№1 - A Grieveance
Since I was sixteen, I have been reading English Young Adult books with a preference for the fantastic and dystopic. Having relished hundreds of different universes for soon a decade, I find myself with a lingering sense of ennui. Have the books finally told me what I needed to hear or am I simply searching for something different?
Currently, four fantasy books rest on my shelf unread. I started one of them a month ago, another a week ago. Read some pages without being able to connect to it, while the other pulled me in only to lose me the moment the plot calmed down. I notice elements I have loved in both books that do not excite me the same way anymore. Still, these are the books I buy - nearly as a habit, a nostalgic trait where I desperately wish to escape to the simpler and easier times I associate with reading them - and gravitate towards. They are familiar. Books that have seldom let me down. And now they do, a fog slowly obscuring the pages.
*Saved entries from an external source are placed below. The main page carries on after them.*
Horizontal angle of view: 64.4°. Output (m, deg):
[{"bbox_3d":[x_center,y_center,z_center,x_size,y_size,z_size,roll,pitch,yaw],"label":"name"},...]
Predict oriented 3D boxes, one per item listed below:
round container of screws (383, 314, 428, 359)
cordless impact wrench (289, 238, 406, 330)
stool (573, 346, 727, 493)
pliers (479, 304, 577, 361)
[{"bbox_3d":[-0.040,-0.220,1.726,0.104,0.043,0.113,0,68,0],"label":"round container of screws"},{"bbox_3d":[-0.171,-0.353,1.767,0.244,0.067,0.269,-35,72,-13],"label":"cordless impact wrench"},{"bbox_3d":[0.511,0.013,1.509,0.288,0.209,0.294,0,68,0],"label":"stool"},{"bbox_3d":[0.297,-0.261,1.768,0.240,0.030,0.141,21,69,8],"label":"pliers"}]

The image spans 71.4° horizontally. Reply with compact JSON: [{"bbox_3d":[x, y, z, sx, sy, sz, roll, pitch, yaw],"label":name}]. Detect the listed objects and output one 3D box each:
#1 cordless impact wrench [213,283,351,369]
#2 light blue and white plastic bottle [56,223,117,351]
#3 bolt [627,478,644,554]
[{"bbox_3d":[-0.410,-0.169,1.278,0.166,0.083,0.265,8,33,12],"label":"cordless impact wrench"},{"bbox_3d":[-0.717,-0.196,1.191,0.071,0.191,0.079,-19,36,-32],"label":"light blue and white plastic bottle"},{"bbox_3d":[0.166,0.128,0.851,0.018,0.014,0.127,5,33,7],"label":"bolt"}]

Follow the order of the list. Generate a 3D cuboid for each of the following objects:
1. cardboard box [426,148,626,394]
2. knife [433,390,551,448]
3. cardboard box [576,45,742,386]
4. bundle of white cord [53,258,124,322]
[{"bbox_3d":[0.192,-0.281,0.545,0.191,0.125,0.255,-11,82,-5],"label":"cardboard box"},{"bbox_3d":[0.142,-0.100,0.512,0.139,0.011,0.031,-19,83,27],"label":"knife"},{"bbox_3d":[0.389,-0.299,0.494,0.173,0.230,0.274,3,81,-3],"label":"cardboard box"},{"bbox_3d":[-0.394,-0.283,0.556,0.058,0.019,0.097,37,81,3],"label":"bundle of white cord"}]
I wish growing out of something had gotten easier, but leaving benign places seldom is. I've stared at my bookshelf for many nights, watching the daylight set across their spines, wondering if the time had come for fiction to fill a smaller space in my life for a while. I don't think the solution is to clear them out in favor of non-fiction, philosophy, or spiritual works, but maybe a break is what I need? Or less pressure around reading and what I read? A step back so I can relearn to enjoy without deep criticism and the fear of enjoying something "problematic"?
If anything has changed with how I perceive what I read, it is my ability to be a critical thinker. To see the reflection of real-world issues in fictional works, to know these are not "just" scenes that I can read for entertainment. It is also a space where a hobby becomes something more. Deep grief, understanding, hardening of a slow-growing belief that the world is a cruel place ruled by subjective truths where there also can be a lot of joy and silence and calm that you deserve whenever you find it.
As a teen, I was absorbed by works that could reflect my own potential power. Strongly, attaching the quote below to the type of reader I was. This quote did not only influence my reading experience, but was one of the early bricks to building the beliefs I reside with today.
"The pages of a book are the doorway to meeting powerful people, and to realize I am powerful in my own right." ⋒
I loved theatrical displays of power, a swooning romance, and rebellions. As I turned twenty, something changed. Harsh existences brewing from immense pain were not as entertaining to read about. They were becoming "too real." Instead, I started craving gentle books. A warm hug, softness. I started acknowledging the beauty in simpler expressions and recognized those theatrics portray as one way to convey strength. For myself, I was now seeking something different which I recognized as evenly strong.
Perhaps, that is also why it is time to journey on new paths. To prioritize the simpler, ease, and gentleness in the works I wish to consume in my future. Why I have to inquire within myself in different ways to find the might I need at this place in my life.